How can I write to delta from protobuf encoded events?

45 Views Asked by At

I have an Azure Event Hub - which offers a Kafka compliant interface - with protobuf encoded events on. I’d like to find an efficient way to continuously react to those events and write them to delta.

I can use databricks for this but it’s too costly for such a simple operation - I don’t need big data tooling.

I’ve also looked at Azure’s Stream Analytics but it has a relatively high cost still for such a simple operation.

I found this “highly efficient daemon” called Kafka Delta Ingest which would be perfect but only works with avro or json.

How can I write to delta without using costly big data tooling?

1

There are 1 best solutions below

2
bazza On

If you're receiving Protobuf encoded messages (events), you have the option of re-encoding them as JSON which you would then be able to pass on to Delta. The pattern would be:

  1. pull an event off azure event hub
  2. decode it using google protocol buffer parse method
  3. format / re-serialise the resultant object as JSON to a local string variable.
  4. push the string variable into Kafka-delta-ingest

The way in which you format the object as JSON might vary by language.

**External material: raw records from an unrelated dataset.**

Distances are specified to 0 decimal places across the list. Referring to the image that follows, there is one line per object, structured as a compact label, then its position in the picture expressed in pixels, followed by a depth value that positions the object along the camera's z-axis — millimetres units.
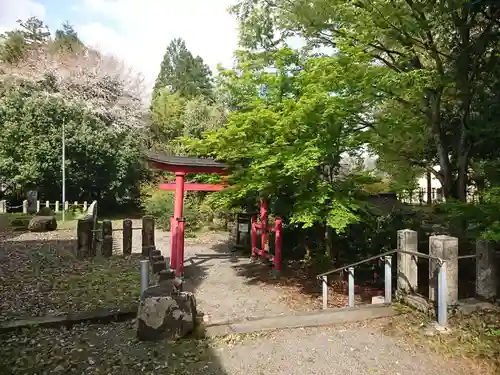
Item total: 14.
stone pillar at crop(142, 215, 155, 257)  10688
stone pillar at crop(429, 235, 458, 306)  4508
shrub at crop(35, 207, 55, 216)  16781
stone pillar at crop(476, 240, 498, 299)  4738
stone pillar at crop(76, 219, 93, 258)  9891
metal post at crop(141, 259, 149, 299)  5262
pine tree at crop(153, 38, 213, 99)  39438
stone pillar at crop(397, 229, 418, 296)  5184
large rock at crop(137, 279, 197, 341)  4305
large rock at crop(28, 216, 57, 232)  14501
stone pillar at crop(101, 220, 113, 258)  10242
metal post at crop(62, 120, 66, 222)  19500
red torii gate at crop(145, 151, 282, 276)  9953
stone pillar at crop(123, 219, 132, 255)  10773
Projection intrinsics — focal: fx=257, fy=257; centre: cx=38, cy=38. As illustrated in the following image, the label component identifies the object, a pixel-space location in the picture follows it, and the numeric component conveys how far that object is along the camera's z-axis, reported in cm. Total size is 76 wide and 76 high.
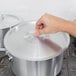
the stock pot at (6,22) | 163
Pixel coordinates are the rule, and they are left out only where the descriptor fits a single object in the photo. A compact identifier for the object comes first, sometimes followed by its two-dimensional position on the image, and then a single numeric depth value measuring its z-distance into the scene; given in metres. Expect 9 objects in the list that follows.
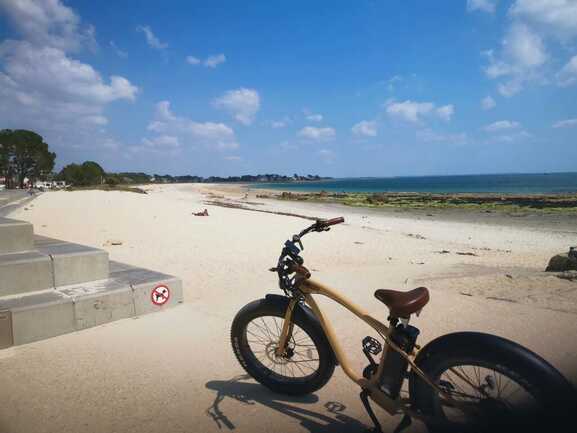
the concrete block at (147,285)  4.83
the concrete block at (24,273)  4.29
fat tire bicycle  2.02
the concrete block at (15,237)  4.88
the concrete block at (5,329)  3.78
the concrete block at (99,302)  4.32
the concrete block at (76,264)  4.77
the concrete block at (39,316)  3.86
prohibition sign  4.98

It was certainly added to the C++ generated code as far back as version 3.11.2. Java has com.google.protobuf.util.JsonFormat. C# gets JsonFormatter, JsonParser, Go gets protojson.

I don't know if the JSON format is stable / standardised, i.e. will the JSON output by the C# JSON formater comply with the C++ JSON parser. I would hope that it is, but you may want to check. I'm slightly wary because of the use of terms like "format" instead of "serialise", as if it's intended for pretty output rather than a formal contract between sender and receiver.